"It shall be done," said Mr. Nape coldly and professionally. He said "good-bye," to his visitor on the doorstep and walked back to his "laboratory" slowly and importantly.

He found the scattered manuscript of his monologue and mechanically tidied it together. He missed the dummy newspaper "agony" and looked round for it. He saw a cutting on the floor, picked it up and put it away with the manuscript. Then he sat down to plan out his campaign.

He had a number of disguises in his room upstairs....
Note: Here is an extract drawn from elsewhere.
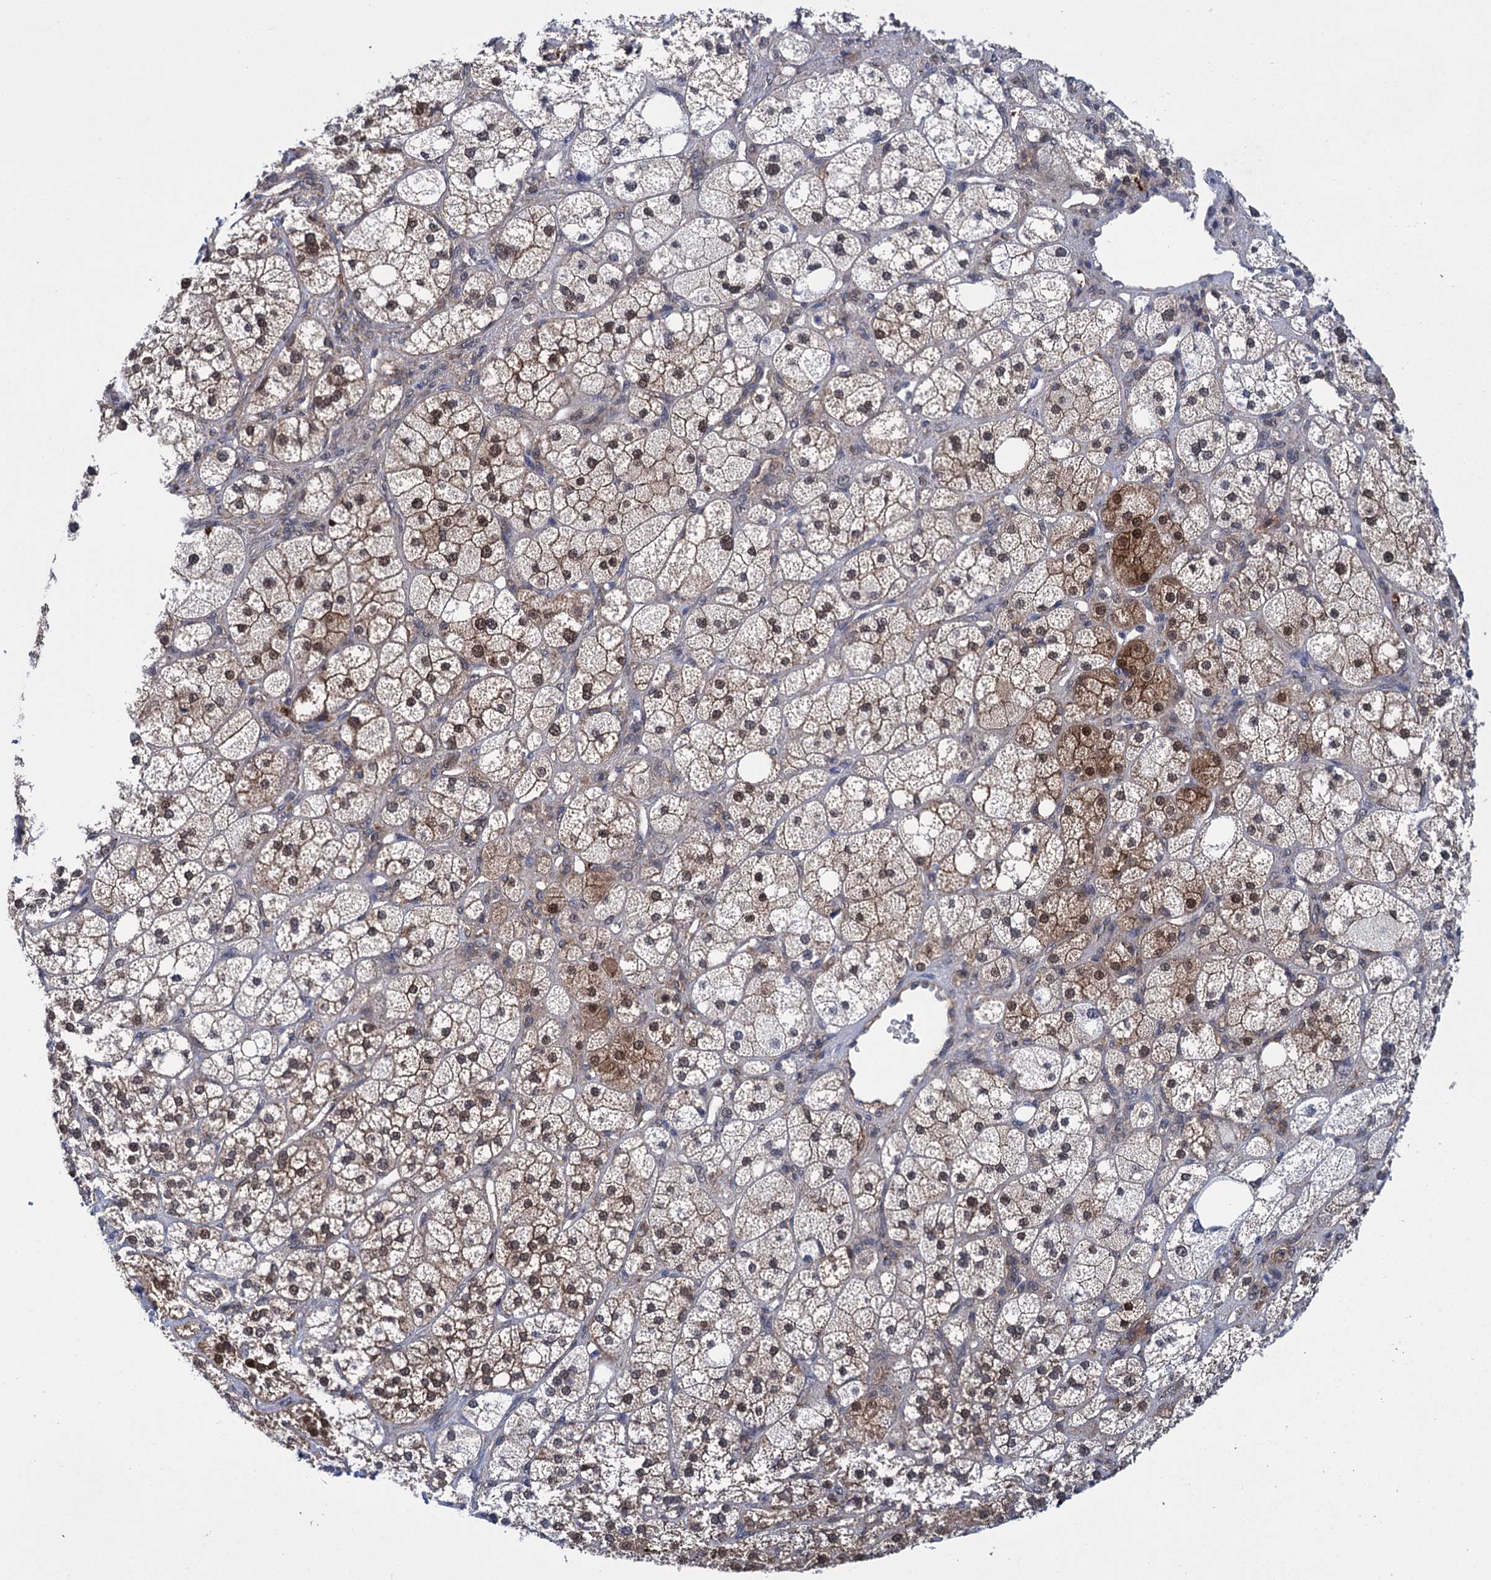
{"staining": {"intensity": "moderate", "quantity": "25%-75%", "location": "cytoplasmic/membranous,nuclear"}, "tissue": "adrenal gland", "cell_type": "Glandular cells", "image_type": "normal", "snomed": [{"axis": "morphology", "description": "Normal tissue, NOS"}, {"axis": "topography", "description": "Adrenal gland"}], "caption": "This is an image of immunohistochemistry staining of unremarkable adrenal gland, which shows moderate expression in the cytoplasmic/membranous,nuclear of glandular cells.", "gene": "GLO1", "patient": {"sex": "male", "age": 61}}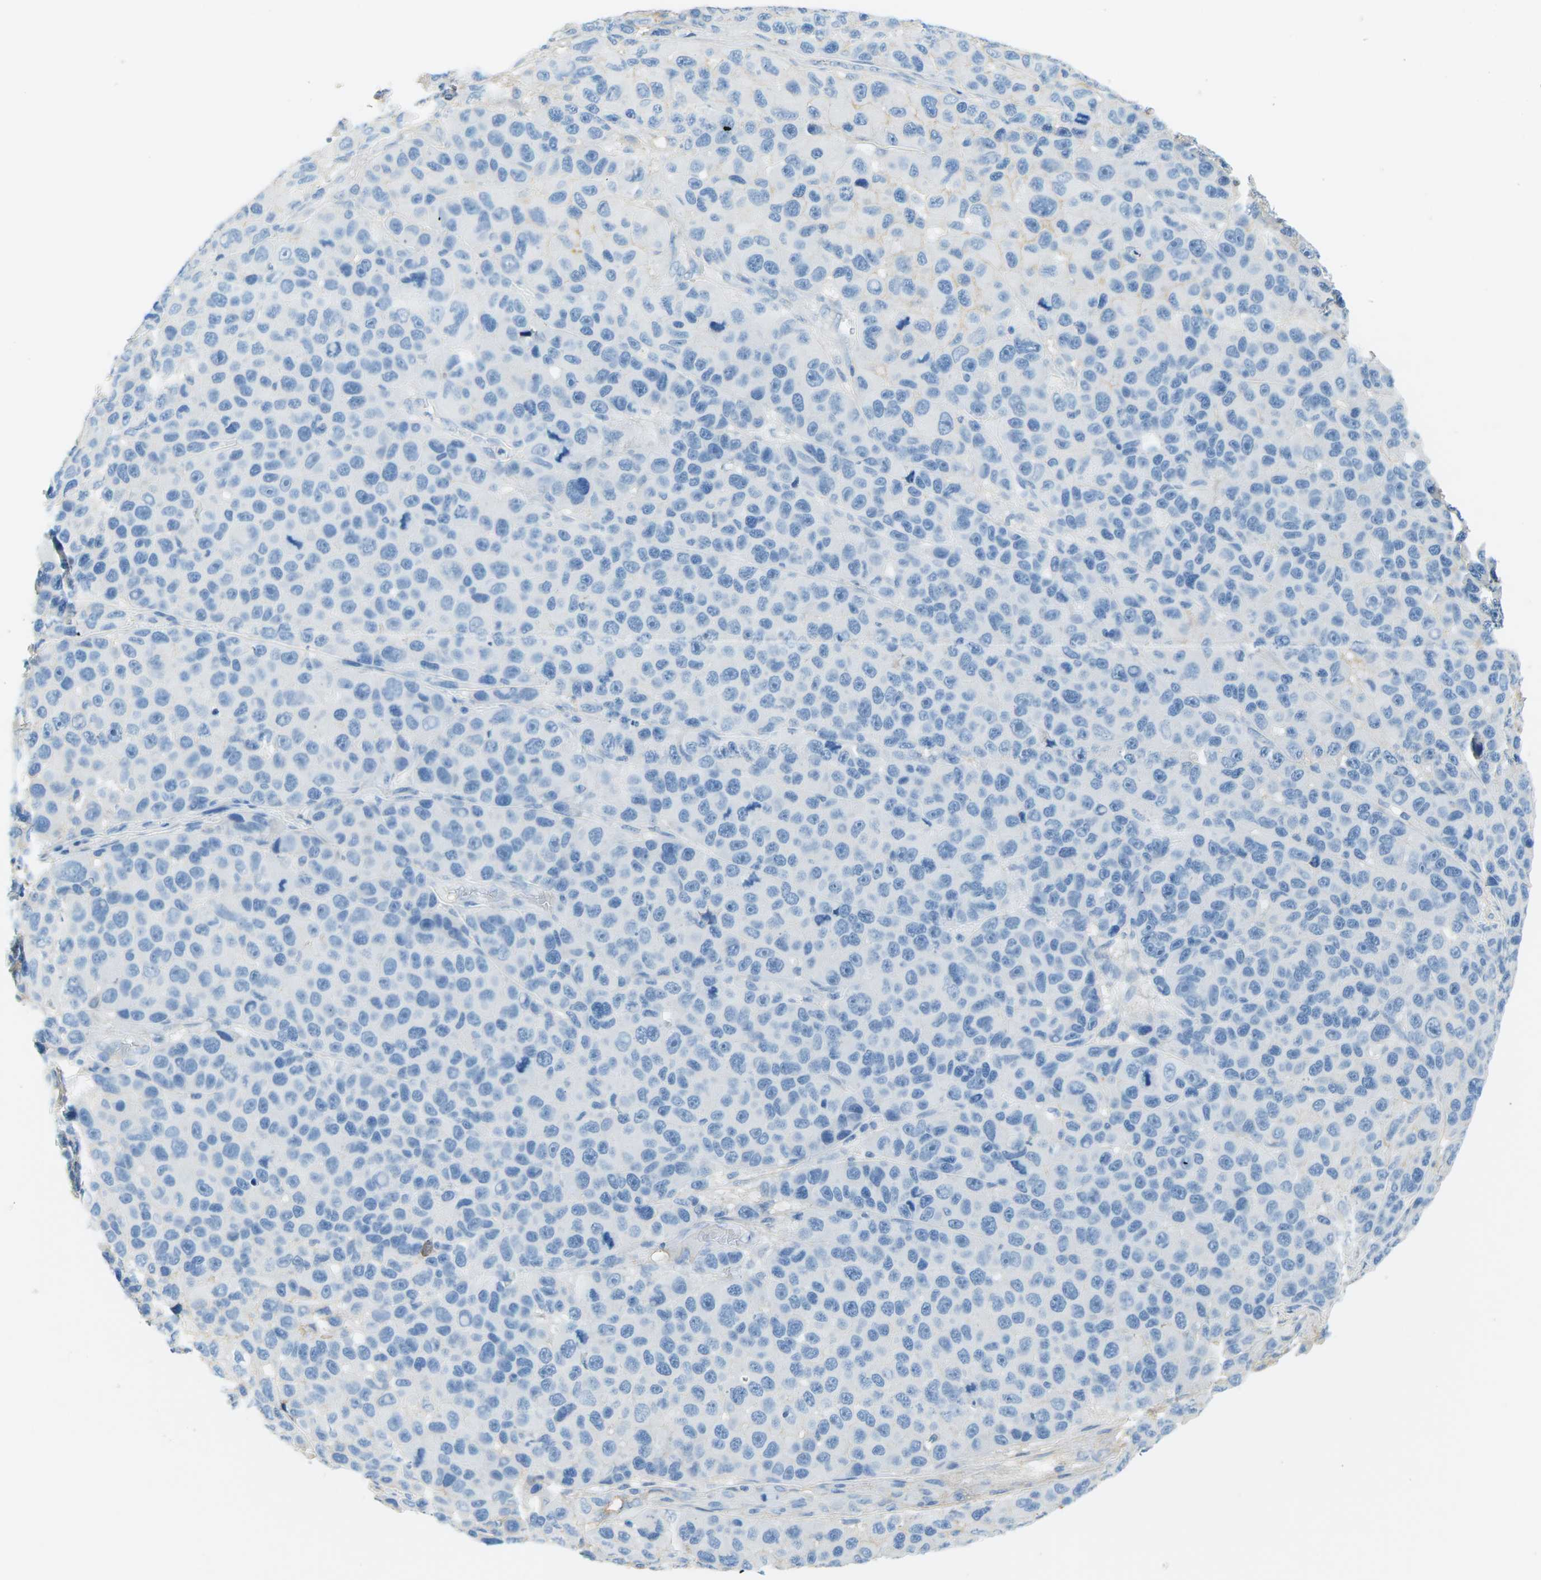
{"staining": {"intensity": "negative", "quantity": "none", "location": "none"}, "tissue": "melanoma", "cell_type": "Tumor cells", "image_type": "cancer", "snomed": [{"axis": "morphology", "description": "Malignant melanoma, NOS"}, {"axis": "topography", "description": "Skin"}], "caption": "The immunohistochemistry micrograph has no significant staining in tumor cells of melanoma tissue.", "gene": "CFI", "patient": {"sex": "male", "age": 53}}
Two hours later a grimy workman with a heavy moustache and a bag of tools called, at 64 "to examine the gas fittings."

VII

The Duke looked at the workman tinkering awkwardly with a pendant. The "workman" in his inmost soul was fervently praying that this would be the last job. For an hour and a half he had sweated and toiled. The Duke had received him on his arrival, figuratively speaking, with open arms.

"You are just the man we want," he said enthusiastically, and had put him through a short catechism. Did he know anything about plumbing? Yes, said the workman doubtfully; and glazing and fixing water pipes, and gardening? added Hank.

The workman who was not quite sure whether all these accomplishments were comprehended in the profession of gas-fitter, thought however that it would be wisest to be on the safe side, and had answered "Yes."

So the Duke had led him to the little cellar, where he laboured hotly at a refractory electric battery, and Hank had pushed him up through a trap door out of the roof, where he, trembling, fixed a misplaced slate, and the Duke had insisted upon the ground being opened in the garden so that a defective drain-pipe might be repaired. After digging industriously, if unskilfully, for half an hour, it was discovered that the drain-pipe was in another part of the garden altogether.

Then he was taken into the common-room to fix the gas. Between the fear that his excessive exertions and their attendant perspiration, would melt the wax that affixed his noble moustache and the desire for information, Mr. Nape was more than ordinarily embarrassed. For there is little one may learn in a four-foot excavation, and the news whispered abroad on suburban housetops is scarcely worth remembering. Therefore he welcomed the adjournment to the common-room. Whilst he tinkered, the men talked, and at their first words Roderick pricked up his ears.